§ Task objective: Please swap "Withdrawal" for "Payout" in the material from the line containing "### 1. Authentication System ✅" down to the line containing "### 4. Company Dashboard ✅", and return only those lines with nothing else changed.

BEGIN

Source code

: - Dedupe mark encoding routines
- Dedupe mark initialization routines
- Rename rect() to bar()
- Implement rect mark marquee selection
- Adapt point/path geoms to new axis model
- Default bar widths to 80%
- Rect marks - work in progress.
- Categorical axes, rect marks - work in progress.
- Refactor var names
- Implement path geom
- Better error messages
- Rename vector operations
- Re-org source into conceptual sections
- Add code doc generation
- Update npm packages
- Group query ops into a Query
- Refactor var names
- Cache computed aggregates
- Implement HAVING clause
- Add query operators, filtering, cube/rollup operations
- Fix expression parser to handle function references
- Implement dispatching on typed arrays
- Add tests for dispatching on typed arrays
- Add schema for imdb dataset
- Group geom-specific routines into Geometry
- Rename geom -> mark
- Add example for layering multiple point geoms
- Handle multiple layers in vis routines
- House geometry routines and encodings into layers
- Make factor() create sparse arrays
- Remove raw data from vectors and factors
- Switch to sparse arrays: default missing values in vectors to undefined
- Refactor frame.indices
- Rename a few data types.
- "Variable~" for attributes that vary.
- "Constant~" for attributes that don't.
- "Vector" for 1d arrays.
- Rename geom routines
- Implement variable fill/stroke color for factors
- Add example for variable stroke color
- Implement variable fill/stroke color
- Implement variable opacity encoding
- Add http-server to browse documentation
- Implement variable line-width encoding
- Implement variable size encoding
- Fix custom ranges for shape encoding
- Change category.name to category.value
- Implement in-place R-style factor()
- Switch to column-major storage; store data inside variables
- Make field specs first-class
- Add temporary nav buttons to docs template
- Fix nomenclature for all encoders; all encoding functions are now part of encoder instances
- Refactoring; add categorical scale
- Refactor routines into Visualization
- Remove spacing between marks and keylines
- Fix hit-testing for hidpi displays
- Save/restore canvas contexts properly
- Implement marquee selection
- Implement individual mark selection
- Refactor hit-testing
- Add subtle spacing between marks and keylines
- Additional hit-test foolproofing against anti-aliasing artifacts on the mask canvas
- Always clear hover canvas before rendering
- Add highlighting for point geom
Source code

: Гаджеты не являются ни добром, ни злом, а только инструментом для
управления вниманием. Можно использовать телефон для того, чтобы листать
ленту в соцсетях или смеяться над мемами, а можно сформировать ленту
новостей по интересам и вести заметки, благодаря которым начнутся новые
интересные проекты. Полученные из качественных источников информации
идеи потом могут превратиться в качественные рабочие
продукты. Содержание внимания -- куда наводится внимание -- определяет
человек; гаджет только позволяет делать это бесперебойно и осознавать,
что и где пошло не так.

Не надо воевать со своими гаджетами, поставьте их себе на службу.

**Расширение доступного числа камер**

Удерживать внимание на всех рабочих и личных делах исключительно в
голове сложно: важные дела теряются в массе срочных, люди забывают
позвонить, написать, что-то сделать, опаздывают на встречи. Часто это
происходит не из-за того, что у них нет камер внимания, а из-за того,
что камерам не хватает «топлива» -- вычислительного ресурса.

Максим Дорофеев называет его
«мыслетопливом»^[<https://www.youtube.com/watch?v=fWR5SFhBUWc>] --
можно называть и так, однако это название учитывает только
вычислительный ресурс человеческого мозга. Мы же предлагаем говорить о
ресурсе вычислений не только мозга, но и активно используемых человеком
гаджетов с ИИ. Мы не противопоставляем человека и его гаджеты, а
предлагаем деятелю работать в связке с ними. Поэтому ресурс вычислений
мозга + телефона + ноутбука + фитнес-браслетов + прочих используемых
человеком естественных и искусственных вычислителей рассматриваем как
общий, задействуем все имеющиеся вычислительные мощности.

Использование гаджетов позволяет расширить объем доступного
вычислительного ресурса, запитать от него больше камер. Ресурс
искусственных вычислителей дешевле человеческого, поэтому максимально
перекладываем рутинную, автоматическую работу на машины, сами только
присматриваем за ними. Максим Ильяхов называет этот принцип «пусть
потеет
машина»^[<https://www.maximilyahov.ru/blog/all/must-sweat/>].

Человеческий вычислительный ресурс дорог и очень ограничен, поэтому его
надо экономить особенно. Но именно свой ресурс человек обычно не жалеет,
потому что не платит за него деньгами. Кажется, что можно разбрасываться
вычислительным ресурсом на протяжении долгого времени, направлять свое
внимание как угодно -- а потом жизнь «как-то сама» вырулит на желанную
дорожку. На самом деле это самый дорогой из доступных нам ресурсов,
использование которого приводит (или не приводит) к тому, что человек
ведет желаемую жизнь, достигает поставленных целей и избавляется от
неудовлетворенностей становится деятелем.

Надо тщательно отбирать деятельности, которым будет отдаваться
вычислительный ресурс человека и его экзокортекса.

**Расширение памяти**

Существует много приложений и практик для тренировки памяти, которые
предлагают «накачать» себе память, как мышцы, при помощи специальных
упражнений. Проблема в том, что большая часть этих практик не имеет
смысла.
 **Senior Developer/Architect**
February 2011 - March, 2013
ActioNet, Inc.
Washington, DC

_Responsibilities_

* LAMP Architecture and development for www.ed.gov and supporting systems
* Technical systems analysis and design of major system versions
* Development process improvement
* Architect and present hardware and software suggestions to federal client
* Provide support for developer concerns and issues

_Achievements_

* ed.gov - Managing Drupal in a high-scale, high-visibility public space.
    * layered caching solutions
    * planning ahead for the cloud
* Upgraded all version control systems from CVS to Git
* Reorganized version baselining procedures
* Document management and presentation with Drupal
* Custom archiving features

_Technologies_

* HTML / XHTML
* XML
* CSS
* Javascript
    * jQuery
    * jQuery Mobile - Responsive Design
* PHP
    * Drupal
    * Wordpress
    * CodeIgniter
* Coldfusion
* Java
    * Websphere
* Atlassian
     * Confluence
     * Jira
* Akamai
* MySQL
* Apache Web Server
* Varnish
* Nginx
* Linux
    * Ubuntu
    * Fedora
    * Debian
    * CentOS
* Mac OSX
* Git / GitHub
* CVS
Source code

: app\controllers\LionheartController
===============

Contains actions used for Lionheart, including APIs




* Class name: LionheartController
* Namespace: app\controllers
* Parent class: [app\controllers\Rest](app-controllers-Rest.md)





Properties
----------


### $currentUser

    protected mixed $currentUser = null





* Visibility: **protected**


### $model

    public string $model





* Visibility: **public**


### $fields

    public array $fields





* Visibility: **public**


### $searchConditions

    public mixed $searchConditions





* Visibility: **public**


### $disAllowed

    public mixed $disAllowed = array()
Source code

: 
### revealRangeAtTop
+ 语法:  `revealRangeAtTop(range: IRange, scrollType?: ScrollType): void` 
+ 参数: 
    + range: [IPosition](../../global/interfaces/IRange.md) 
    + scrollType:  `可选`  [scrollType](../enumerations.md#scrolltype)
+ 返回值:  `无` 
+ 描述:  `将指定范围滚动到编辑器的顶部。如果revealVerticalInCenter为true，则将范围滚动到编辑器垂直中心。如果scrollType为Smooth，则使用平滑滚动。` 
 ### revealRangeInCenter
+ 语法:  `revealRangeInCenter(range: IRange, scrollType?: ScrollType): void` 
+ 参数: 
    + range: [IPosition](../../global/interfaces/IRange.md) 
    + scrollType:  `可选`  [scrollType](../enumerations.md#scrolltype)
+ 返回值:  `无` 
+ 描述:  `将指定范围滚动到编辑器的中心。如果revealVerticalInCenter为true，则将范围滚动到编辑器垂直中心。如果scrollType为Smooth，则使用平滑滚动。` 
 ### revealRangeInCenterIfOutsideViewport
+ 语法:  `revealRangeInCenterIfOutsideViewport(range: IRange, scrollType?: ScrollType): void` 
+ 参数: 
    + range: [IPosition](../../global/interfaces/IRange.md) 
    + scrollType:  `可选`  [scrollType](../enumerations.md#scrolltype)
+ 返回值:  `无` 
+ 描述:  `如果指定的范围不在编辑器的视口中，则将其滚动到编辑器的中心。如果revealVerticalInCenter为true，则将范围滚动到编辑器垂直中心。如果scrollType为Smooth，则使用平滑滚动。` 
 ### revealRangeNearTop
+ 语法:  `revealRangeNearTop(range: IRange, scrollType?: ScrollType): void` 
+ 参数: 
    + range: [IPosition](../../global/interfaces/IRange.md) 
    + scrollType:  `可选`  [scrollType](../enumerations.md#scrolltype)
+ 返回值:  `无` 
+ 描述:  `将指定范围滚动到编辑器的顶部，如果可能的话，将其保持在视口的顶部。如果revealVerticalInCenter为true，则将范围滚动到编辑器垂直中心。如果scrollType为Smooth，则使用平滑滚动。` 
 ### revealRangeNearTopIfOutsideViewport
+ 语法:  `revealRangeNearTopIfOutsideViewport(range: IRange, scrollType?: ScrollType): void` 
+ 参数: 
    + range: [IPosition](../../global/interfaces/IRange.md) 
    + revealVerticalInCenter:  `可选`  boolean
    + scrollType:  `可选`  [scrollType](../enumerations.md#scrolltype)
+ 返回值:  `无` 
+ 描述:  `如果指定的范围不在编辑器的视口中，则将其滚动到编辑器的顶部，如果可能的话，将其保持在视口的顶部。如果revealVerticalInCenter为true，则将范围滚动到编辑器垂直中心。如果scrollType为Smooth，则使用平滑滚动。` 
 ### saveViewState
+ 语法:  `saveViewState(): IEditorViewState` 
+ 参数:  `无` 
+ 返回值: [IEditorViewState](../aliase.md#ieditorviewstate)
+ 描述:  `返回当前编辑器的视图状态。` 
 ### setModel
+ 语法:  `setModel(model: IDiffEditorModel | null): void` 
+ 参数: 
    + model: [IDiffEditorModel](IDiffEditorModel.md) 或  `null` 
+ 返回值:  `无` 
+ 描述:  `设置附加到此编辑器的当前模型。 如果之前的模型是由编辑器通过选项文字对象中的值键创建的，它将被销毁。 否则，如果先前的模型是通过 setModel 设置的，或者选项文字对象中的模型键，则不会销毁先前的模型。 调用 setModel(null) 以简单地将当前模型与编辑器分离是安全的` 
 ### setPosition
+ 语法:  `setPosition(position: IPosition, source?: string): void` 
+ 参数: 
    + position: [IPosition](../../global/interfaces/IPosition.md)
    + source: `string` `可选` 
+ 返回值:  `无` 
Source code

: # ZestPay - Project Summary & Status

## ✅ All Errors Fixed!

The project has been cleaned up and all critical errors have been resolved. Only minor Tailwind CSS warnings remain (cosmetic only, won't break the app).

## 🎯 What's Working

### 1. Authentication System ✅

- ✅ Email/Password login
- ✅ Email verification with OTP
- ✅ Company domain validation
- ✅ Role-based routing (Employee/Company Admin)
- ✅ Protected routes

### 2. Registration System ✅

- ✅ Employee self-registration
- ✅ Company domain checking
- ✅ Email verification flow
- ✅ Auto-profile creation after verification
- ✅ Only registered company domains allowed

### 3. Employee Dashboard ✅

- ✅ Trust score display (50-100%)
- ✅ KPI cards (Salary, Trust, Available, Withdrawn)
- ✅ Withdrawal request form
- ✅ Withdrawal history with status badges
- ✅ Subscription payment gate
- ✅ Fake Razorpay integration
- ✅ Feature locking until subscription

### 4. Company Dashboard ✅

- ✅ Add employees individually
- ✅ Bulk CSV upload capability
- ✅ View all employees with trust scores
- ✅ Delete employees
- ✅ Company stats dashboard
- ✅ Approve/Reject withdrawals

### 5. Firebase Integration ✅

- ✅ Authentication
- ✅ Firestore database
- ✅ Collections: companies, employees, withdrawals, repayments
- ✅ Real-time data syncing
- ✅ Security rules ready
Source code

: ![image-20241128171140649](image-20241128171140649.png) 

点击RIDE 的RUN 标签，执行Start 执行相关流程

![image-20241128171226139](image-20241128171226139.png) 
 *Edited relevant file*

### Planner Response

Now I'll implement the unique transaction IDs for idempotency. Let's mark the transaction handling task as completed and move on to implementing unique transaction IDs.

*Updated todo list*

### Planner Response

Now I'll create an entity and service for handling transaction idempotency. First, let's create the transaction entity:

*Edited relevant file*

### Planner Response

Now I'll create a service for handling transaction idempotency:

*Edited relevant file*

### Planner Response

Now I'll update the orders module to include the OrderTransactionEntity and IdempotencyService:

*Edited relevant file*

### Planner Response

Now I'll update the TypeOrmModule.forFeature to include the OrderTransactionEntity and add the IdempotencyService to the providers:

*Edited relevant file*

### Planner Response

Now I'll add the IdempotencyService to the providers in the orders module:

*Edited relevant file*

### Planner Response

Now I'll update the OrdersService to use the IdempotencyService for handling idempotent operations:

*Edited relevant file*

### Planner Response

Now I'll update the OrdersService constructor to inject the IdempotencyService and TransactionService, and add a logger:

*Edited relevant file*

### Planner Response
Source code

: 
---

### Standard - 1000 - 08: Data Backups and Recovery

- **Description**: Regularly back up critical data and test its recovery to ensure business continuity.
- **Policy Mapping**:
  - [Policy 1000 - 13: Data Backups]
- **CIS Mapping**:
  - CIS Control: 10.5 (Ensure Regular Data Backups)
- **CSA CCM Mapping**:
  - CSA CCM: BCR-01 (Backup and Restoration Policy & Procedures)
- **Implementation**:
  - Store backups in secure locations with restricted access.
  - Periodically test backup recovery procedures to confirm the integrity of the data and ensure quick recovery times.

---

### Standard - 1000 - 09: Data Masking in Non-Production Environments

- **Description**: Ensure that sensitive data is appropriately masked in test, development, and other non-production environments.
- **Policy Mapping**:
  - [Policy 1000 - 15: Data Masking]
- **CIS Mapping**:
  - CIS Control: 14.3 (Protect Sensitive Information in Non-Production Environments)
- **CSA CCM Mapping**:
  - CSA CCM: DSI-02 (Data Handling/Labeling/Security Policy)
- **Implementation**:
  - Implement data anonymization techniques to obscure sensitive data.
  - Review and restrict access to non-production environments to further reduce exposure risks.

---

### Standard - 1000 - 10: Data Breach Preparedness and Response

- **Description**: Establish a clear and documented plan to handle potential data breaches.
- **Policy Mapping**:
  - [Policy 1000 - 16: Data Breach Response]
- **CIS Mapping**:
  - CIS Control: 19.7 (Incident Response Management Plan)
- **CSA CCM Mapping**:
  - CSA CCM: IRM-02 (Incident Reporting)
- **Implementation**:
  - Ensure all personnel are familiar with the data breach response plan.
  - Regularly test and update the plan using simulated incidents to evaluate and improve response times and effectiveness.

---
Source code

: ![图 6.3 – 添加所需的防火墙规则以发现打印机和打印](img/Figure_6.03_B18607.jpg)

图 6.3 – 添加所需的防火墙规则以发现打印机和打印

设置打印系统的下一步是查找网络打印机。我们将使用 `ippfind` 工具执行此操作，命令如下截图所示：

END

§ Exercise answer:
### 1. Authentication System ✅

- ✅ Email/Password login
- ✅ Email verification with OTP
- ✅ Company domain validation
- ✅ Role-based routing (Employee/Company Admin)
- ✅ Protected routes

### 2. Registration System ✅

- ✅ Employee self-registration
- ✅ Company domain checking
- ✅ Email verification flow
- ✅ Auto-profile creation after verification
- ✅ Only registered company domains allowed

### 3. Employee Dashboard ✅

- ✅ Trust score display (50-100%)
- ✅ KPI cards (Salary, Trust, Available, Withdrawn)
- ✅ Payout request form
- ✅ Payout history with status badges
- ✅ Subscription payment gate
- ✅ Fake Razorpay integration
- ✅ Feature locking until subscription

### 4. Company Dashboard ✅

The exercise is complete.